In today’s post, I add to the copious literature on technical debt with a discussion geared to my audience of F&I entrepreneurs, and extend the metaphor into organizational design. What I noticed, writing Maturity Model, is that software development is rich in models and metaphors that apply outside the trade.
Technical debt is incurred when software developers take shortcuts, usually because they are under time pressure. This debt is accrued in program code, but it must eventually be paid off with real money, just like the debt on your balance sheet. Here is a brief discussion of how that works.
Someone once insisted that my team “just code IF State = TX, and get on with it!” Not on my watch. We will categorize Texas, and then we will add other states to the category as we discover them. For example, the category might be “waiver GAP states,” or “spousal consent states.”
Operating or back-office issues, often related to IT, are recurring concerns for strategic buyers. Problems with IT underinvestment have proved to be ordeals during many integration efforts.
If you go down the road of IF State = TX, then in short order you will have code with IF <list of ten states> do this logic, and for <five of them> also do this other logic, but for <three of the ten> do this instead and for <the other two> do both of those things.
Congratulations, you have saved forty hours of programmer time versus stubborn Mark Virag and some academic exercise involving categories. Now you are married to this gnarly decision tree, and you will be debugging it forever. The technical term is Big Ball of Mud.
One warning sign of technical debt is the “cut and paste” approach. If your developers implemented the latest dealer, provider, lender, product, or state by copying code from the one before, then I guarantee you have technical debt.
Any developer worth his salt will, instead, make the copied code into a reusable method. Developers are trained to do things the right way and, in my experience, only take such shortcuts because the boss told them to.
Why not cut and paste, if it gets the job done? Because, if there are any bugs in the copied code, now they’re multiplied and scattered throughout the code base. You will have to spend programmer time to fix each one separately, as they are encountered over time.
I could go on with examples all day. The point I want to make is that technical debt is real money. You may go “quick and dirty” this week, and save $5,000 of developer time, but you will be paying those same developers later when they have to fix the bugs.

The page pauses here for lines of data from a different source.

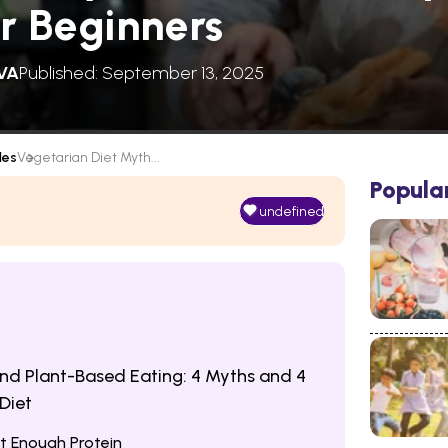
or Beginners
VA
Published: September 13, 2025
les
Vegetarian Diet Myth...
Popula
undefined
nd Plant-Based Eating: 4 Myths and 4
Diet
t Enough Protein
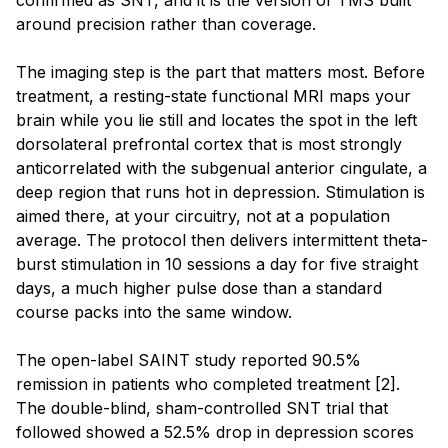
around precision rather than coverage.
The imaging step is the part that matters most. Before
treatment, a resting-state functional MRI maps your
brain while you lie still and locates the spot in the left
dorsolateral prefrontal cortex that is most strongly
anticorrelated with the subgenual anterior cingulate, a
deep region that runs hot in depression. Stimulation is
aimed there, at your circuitry, not at a population
average. The protocol then delivers intermittent theta-
burst stimulation in 10 sessions a day for five straight
days, a much higher pulse dose than a standard
course packs into the same window.
The open-label SAINT study reported 90.5%
remission in patients who completed treatment [2].
The double-blind, sham-controlled SNT trial that
followed showed a 52.5% drop in depression scores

You may reasonably decide that you are a little short this month, and take a loan from the invisible bank of technical debt, but you should do so consciously. Don’t fool yourself that technical debt is free. I have provided an example here in the form of TILA box, something my F&I readers will understand.
Now that I have that off my chest, let’s discuss investment decisions. For example, if you’re a startup and strapped for cash, you may choose to pile up technical debt because it’s off balance sheet and may be the only kind of financing you can get.
Of course, no one actually thinks about it this way. What they tell their developers is, “just keep patching it until we’re profitable and you can overhaul it later.” You may even sell the company, rickety software and all, if the acquirer fails to do proper diligence.
When I was doing international software search for BMW, our due diligence guy in Munich was Dr. Dettweiler. We would find some software that looked pretty on the outside, and then the doctor would fly in and discover it was all a façade, like a movie set held up with sticks.
McKinsey specifically warns against acquiring a company with a big ball of mud in the back office. Like process maturity, this is a concept that goes beyond software development.
In my time as a consultant, I have designed an organization or two, and it’s a lot like programming. You have to have the right boxes on the org chart, with the right procedures and job descriptions, kind of like designing objects that will respond to business events (except they’re people).
Organizational debt is caused by the same kinds of things that cause technical debt. For example:
- The structure worked fine ten years ago when we had one-tenth the number of people.
- It was never actually “designed” to begin with, but we reorganize ad hoc every other year.
- The structure is based on specific people instead of job functions.
- There are processes for which no one is actually responsible, so things “slip through the cracks.”
Fortunately, people are remarkably resourceful. They will create their own procedures and informal networks. Good people can prop up a bad organization, like those sticks holding up the movie façade, but they can only hold out so long. Sooner or later, they will start to slip – and customers will start to notice.
Now I feel like I really am writing a pitch for consulting services. Call now! Free reorg with every digital transformation. Seriously, though, my point is that organizations can harbor technical debt just as software can. This is why I am a fan of formal methods like ISO certification and, yes, professional organizational design.
More broadly, I am starting to notice that software development concepts – like process maturity, technical debt, iteration, and agile teams – are applicable throughout the enterprise. We’ll explore this further in an upcoming post.